You'll have to figure out your BMR (Basal Metabolic Rate). This is how many calories your body needs in a day to maintain its current size in a sedentary state. So you'll have to factor in activity level in as well so Google a calculator that can help estimate that for you. It's not going to be exact but it will definitely give you an idea of where to start at least and experiment for yourself to either add or subtract calories accordingly. There is no "golden rule" amount of calories because everyone is different.

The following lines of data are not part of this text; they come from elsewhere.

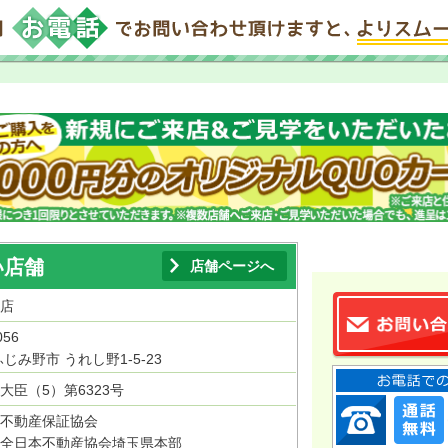
い店舗
店舗ページへ
店
056
じみ野市 うれし野1-5-23
大臣（5）第6323号
不動産保証協会
全日本不動産協会埼玉県本部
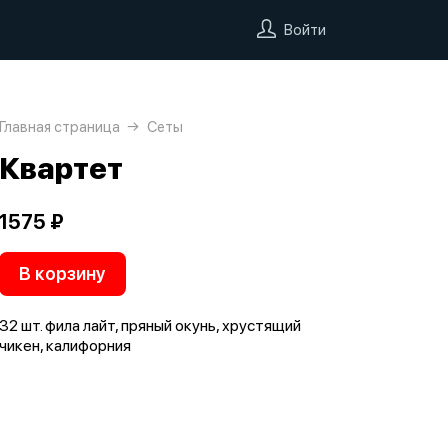
Войти
Главная страница
Сеты
Квартет
1575 ₽
В корзину
32 шт. фила лайт, пряный окунь, хрустящий
чикен, калифорния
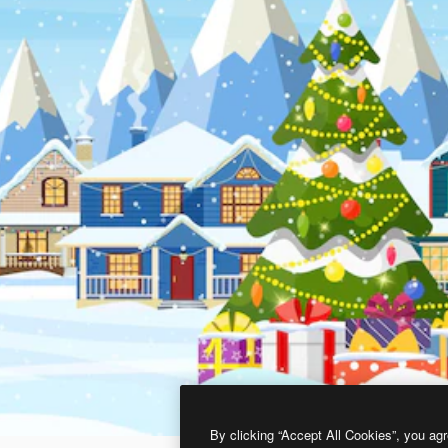
By clicking “Accept All Cookies”, you agr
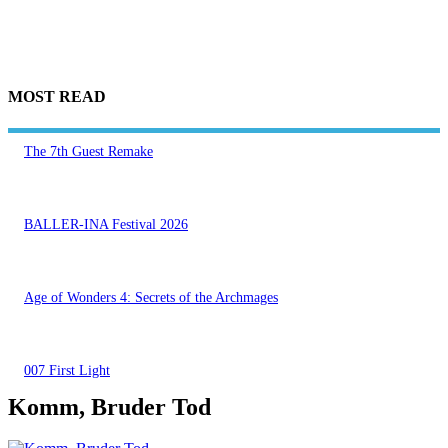
MOST READ
The 7th Guest Remake
BALLER-INA Festival 2026
Age of Wonders 4: Secrets of the Archmages
007 First Light
Komm, Bruder Tod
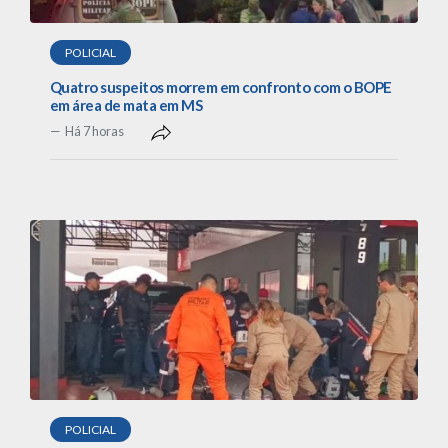
POLICIAL
Quatro suspeitos morrem em confronto com o BOPE
em área de mata em MS
Há 7 horas
POLICIAL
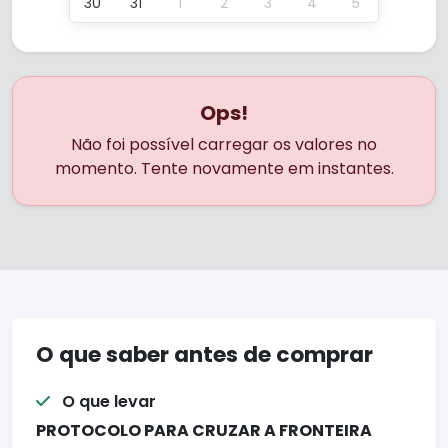
30
31
1
2
3
4
5
Ops!
Não foi possível carregar os valores no
momento. Tente novamente em instantes.
O que saber antes de comprar
O que levar
PROTOCOLO PARA CRUZAR A FRONTEIRA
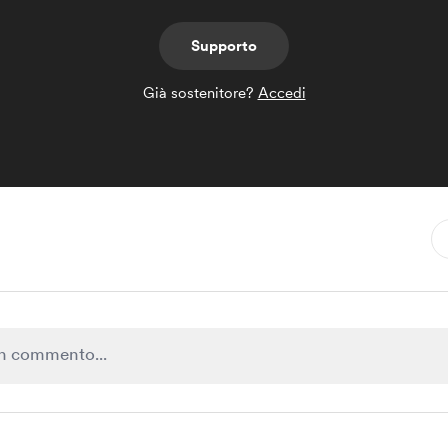
Supporto
Già sostenitore?
Accedi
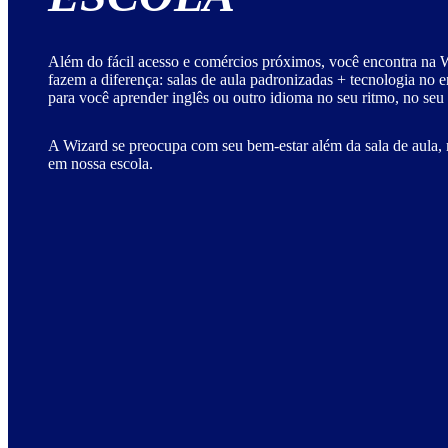
Além do fácil acesso e comércios próximos, você encontra na W
fazem a diferença: salas de aula padronizadas + tecnologia no 
para você aprender inglês ou outro idioma no seu ritmo, no seu
A Wizard se preocupa com seu bem-estar além da sala de aula, 
em nossa escola.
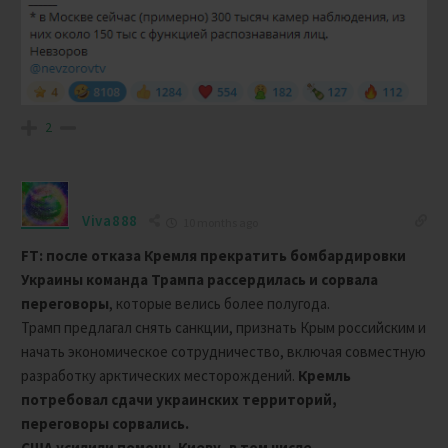
2
Viva888
10 months ago
FT: после отказа Кремля прекратить бомбaрдировки
Украины команда Трампа рассердилась и сорвала
переговоры
, которые велись более полугода.
Трамп предлагал снять санкции, признать Крым российским и
начать экономическое сотрудничество, включая совместную
разработку арктических месторождений.
Кремль
потребовал сдачи украинских территорий,
переговоры сорвались.
США усилили помощь Киеву, в том числе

Weight, BF%, height, age, sex, genetics, training style, activity level all play a role in the amount of calories one person burns in a day.

When you figure out your maintenance calories you'll want to not cut hundreds of calories all the sudden. Fat loss is a marathon not a sprint. Loosing fat too fast and your body will adjust and plateau much too quickly making further fat loss more difficult. You want to cut calories slowly and moderately week by week. Maybe every 2 weeks it doesn't matter as long as your metabolism isn't adjusting to caloric restriction.

If you don't lift weights and want to start while trying to lose weight, don't mind the scale. Use the mirror as your guide as you could be mistaken muscle gains for non fat loss. Muscle weighs more than fat and beginners put on muscle the fastest and quickest.

When it comes to food choices, just keep it clean and healthy. Make sure you're earing wholesome nutritious foods. Always keep protein high to avoid muscle loss and becoming catabolic.